WORK INSTRUCTION:
Each line of the records that includes "ipynb" should be found and copied.

SOURCE MATERIAL:
= = = = = = =
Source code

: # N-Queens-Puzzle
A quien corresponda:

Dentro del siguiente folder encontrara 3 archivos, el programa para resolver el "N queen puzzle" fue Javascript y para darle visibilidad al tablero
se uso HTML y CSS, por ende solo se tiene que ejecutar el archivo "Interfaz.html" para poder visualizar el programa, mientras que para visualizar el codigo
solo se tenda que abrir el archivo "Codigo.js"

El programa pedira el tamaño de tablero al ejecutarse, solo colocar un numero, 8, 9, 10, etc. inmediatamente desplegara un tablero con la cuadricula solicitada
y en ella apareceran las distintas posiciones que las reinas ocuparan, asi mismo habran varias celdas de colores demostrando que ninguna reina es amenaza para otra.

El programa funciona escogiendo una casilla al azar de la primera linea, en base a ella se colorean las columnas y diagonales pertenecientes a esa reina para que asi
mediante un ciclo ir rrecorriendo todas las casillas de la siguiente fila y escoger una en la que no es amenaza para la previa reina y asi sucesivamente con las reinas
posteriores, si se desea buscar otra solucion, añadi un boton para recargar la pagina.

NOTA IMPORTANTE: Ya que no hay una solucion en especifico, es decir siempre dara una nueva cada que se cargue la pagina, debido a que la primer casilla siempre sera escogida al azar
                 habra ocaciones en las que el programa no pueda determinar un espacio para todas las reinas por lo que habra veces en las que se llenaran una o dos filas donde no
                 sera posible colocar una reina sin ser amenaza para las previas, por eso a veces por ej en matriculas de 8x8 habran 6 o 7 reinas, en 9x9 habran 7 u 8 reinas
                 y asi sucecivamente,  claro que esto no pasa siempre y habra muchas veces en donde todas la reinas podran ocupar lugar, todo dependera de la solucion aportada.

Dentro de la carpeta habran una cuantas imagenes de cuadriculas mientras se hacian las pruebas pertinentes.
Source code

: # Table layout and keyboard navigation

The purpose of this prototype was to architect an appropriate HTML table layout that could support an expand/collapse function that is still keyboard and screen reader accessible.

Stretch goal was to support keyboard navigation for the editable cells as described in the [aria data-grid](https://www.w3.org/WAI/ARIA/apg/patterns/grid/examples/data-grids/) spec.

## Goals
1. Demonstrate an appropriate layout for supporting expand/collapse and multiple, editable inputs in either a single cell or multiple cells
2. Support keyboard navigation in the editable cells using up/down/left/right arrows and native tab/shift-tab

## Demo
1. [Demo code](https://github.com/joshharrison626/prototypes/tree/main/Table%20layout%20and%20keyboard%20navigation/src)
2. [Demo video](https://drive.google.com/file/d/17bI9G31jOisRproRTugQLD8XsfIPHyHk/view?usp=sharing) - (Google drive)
= = = = = = =
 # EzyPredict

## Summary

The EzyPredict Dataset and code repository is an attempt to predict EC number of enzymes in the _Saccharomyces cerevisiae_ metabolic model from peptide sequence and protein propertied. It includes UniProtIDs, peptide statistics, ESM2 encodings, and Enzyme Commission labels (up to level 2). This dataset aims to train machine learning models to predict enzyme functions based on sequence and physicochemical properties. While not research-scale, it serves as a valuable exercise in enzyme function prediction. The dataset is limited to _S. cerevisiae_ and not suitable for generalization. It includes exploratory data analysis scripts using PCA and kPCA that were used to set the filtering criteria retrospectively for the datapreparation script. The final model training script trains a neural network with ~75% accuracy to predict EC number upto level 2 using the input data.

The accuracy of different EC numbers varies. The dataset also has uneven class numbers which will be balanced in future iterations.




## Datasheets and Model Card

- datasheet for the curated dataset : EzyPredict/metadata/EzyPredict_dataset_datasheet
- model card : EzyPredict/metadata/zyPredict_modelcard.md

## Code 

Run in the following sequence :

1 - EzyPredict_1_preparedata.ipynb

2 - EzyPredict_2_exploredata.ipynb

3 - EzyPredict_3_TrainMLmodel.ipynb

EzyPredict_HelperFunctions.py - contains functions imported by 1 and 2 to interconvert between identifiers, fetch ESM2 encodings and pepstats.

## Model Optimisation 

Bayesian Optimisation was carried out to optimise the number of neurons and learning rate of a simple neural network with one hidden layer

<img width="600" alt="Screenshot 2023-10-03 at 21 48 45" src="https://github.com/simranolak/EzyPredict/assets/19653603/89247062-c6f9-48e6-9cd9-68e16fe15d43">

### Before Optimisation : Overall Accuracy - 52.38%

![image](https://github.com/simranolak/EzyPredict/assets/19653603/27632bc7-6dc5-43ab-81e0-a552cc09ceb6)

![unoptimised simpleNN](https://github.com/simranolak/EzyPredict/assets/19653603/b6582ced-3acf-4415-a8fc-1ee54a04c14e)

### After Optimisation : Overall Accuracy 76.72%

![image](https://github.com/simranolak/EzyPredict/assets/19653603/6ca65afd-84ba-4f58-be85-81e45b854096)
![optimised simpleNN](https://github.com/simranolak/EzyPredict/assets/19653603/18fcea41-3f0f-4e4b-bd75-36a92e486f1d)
= = = = = = =
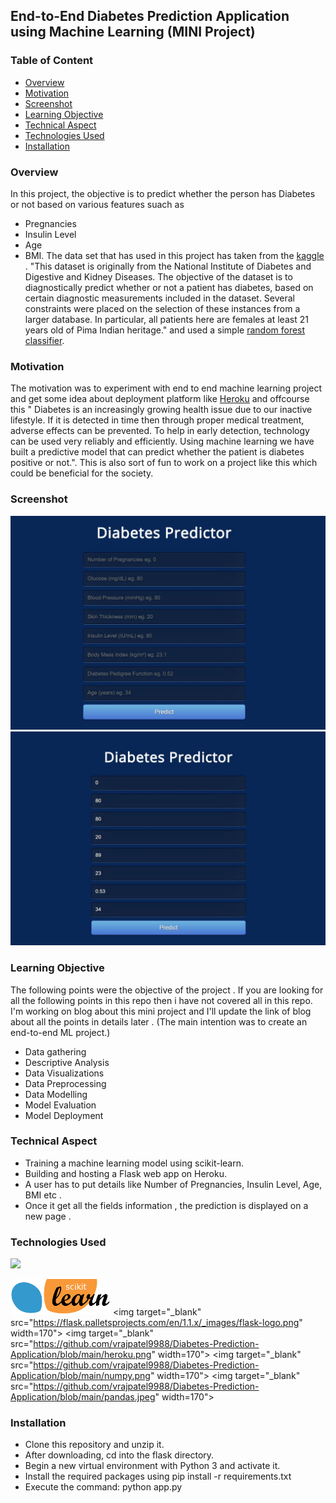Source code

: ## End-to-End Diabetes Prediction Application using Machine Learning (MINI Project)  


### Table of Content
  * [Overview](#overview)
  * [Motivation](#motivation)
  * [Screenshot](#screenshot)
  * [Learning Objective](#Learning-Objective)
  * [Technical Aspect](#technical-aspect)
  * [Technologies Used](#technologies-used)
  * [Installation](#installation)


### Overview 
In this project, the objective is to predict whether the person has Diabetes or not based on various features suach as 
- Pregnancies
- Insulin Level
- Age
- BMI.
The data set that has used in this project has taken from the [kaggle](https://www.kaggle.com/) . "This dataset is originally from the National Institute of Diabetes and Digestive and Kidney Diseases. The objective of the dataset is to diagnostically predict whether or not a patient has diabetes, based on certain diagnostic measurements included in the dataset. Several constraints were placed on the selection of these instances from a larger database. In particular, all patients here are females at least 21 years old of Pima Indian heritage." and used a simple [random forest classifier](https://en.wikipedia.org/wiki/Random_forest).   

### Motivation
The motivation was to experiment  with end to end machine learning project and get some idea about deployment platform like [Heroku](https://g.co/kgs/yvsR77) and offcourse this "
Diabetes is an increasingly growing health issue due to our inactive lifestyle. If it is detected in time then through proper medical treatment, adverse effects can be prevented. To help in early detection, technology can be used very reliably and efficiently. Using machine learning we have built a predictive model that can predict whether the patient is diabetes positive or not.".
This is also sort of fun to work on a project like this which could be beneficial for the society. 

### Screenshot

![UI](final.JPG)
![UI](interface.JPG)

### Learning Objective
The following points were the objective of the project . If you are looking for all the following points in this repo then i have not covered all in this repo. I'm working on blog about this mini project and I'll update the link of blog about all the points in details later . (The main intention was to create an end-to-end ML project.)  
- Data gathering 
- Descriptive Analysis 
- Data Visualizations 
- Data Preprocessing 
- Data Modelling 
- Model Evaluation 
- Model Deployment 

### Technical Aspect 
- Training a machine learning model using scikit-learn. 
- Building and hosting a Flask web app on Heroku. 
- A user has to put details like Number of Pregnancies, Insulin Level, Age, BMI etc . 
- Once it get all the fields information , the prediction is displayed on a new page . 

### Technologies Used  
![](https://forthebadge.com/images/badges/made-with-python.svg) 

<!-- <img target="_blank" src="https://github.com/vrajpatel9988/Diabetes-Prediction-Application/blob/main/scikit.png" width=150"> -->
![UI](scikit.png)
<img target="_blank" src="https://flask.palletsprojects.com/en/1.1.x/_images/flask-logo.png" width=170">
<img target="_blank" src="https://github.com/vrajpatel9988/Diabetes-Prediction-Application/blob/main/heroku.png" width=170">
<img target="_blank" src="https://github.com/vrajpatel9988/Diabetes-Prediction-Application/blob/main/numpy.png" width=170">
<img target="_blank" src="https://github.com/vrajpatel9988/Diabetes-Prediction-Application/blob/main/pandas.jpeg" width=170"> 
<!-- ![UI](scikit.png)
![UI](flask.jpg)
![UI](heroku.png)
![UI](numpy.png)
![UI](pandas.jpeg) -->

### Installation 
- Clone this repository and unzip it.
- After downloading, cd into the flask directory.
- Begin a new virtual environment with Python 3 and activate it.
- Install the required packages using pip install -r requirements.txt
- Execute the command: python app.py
= = = = = = =
WORKED SOLUTION:
1 - EzyPredict_1_preparedata.ipynb
2 - EzyPredict_2_exploredata.ipynb
3 - EzyPredict_3_TrainMLmodel.ipynb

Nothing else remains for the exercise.